Il 16 aprile 2025 la Corte suprema del Regno Unito ha stabilito che, ai sensi della legge britannica sulle pari opportunità (Equality act), il termine “donna” si riferisce unicamente a chi è nata biologicamente di sesso femminile.
Il giudice Patrick Hodge ha dichiarato che cinque giudici della Corte hanno preso la decisione in modo unanime, affermando che “i termini ‘donna’ e ‘sesso’ nella legge sulle pari opportunità si riferiscono a una donna biologica”.
Questa sentenza esclude quindi le donne trans dalla definizione legale di “donna” all’interno dell’Equality act. Anche se una persona ha ottenuto un certificato legale di riconoscimento del genere femminile, non sarà considerata donna ai fini delle tutele previste per la parità di genere. La Corte ha però precisato che le persone transgender rimangono comunque protette dalla legge contro le discriminazioni legate al cambiamento di sesso.
Il caso è nato da una legge approvata nel 2018 dal Parlamento scozzese, che impone una rappresentanza femminile del 50% nei consigli di amministrazione degli enti pubblici. Tale norma includeva le donne transgender nella definizione di “donna”. La sentenza della Corte Suprema ha annullato questa interpretazione, stabilendo che solo le persone nate femmine possono rientrare legalmente nella categoria “donna”.
Cosa comporta nei fatti questa decisione?
Le conseguenze della storica sentenza sono già visibili. Secondo nuove linee guida provvisorie pubblicate dalla Commissione britannica per le Pari opportunità e i diritti umani (Ehrc), le persone trans nel Regno Unito non potranno più usare i bagni corrispondenti alla loro identità di genere.

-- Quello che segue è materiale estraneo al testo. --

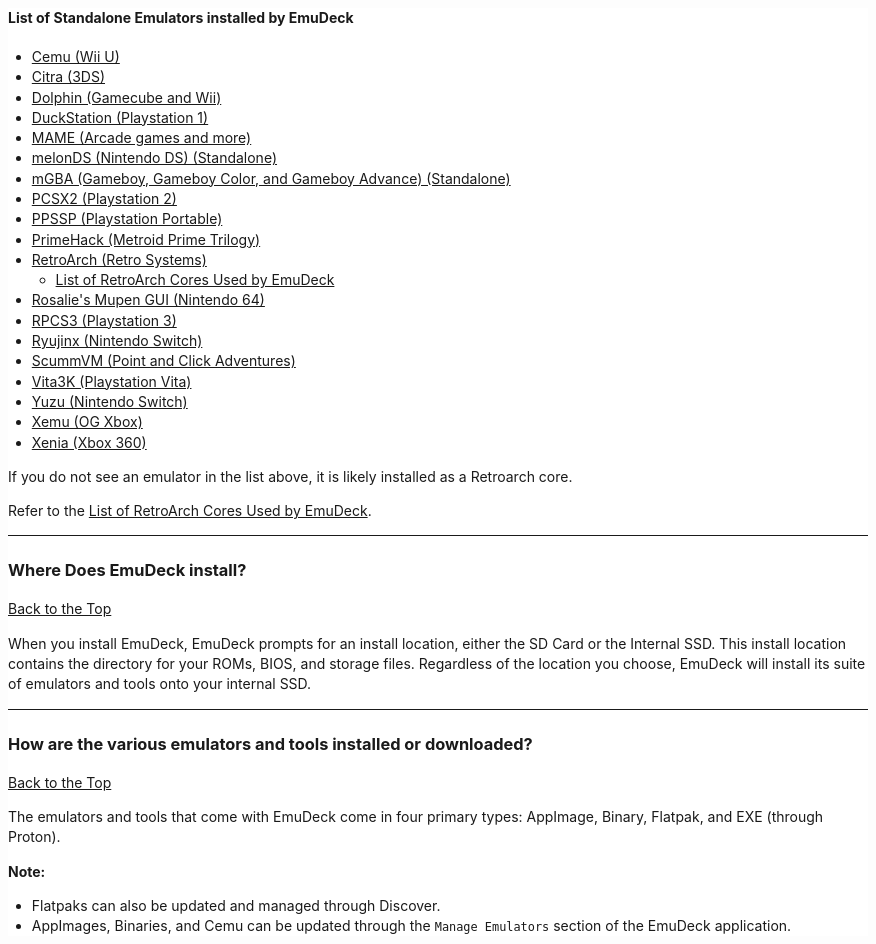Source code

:#### List of Standalone Emulators installed by EmuDeck

* [Cemu (Wii U)](https://cemu.info/)
* [Citra (3DS)](https://citra-emu.org/)
* [Dolphin (Gamecube and Wii)](https://dolphin-emu.org/)
* [DuckStation (Playstation 1)](https://www.duckstation.org/)
* [MAME (Arcade games and more)](https://www.mamedev.org/)
* [melonDS (Nintendo DS) (Standalone)](https://melonds.kuribo64.net/)
* [mGBA (Gameboy, Gameboy Color, and Gameboy Advance) (Standalone)](https://mgba.io/)
* [PCSX2 (Playstation 2)](https://pcsx2.net/)
* [PPSSP (Playstation Portable)](https://www.ppsspp.org/)
* [PrimeHack (Metroid Prime Trilogy)](https://forums.dolphin-emu.org/Thread-fork-primehack-fps-controls-and-more-for-metroid-prime)
* [RetroArch (Retro Systems)](https://github.com/libretro/RetroArch/)
   * [List of RetroArch Cores Used by EmuDeck](../../emulators/steamos/retroarch.md#list-of-retroarch-cores-used-by-emudeck)
* [Rosalie's Mupen GUI (Nintendo 64)](https://github.com/Rosalie241/RMG)
* [RPCS3 (Playstation 3)](https://rpcs3.net/)
* [Ryujinx (Nintendo Switch)](https://ryujinx.org/)
* [ScummVM (Point and Click Adventures)](https://www.scummvm.org/)
* [Vita3K (Playstation Vita)](https://vita3k.org/)
* [Yuzu (Nintendo Switch)](https://yuzu-emu.org/)
* [Xemu (OG Xbox)](https://xemu.app/)
* [Xenia (Xbox 360)](https://xenia.jp/)

If you do not see an emulator in the list above, it is likely installed as a Retroarch core. 

Refer to the [List of RetroArch Cores Used by EmuDeck](../../emulators/steamos/retroarch.md#list-of-retroarch-cores-used-by-emudeck).

***

### Where Does EmuDeck install?
[Back to the Top](#frequently-asked-questions-table-of-contents)

When you install EmuDeck, EmuDeck prompts for an install location, either the SD Card or the Internal SSD. This install location contains the directory for your ROMs, BIOS, and storage files. Regardless of the location you choose, EmuDeck will install its suite of emulators and tools onto your internal SSD.

***

### How are the various emulators and tools installed or downloaded?
[Back to the Top](#frequently-asked-questions-table-of-contents)

The emulators and tools that come with EmuDeck come in four primary types: AppImage, Binary, Flatpak, and EXE (through Proton).

**Note:**

* Flatpaks can also be updated and managed through Discover. 
* AppImages, Binaries, and Cemu can be updated through the `Manage Emulators` section of the EmuDeck application.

Le linee guida applicano direttamente la sentenza della Corte suprema: i datori di lavoro devono offrire servizi igienici separati in base al sesso biologico. Devono esserci almeno un bagno per sole donne biologiche, uno per soli uomini biologici, e – quando possibile – anche bagni misti accessibili a tutti.
In pratica, le donne transgender dovranno usare i bagni maschili e gli uomini transgender quelli femminili, indipendentemente dal loro percorso di transizione. Questo vale anche per le persone trans che hanno affrontato interventi chirurgici di riassegnazione del genere, ma con alcune eccezioni.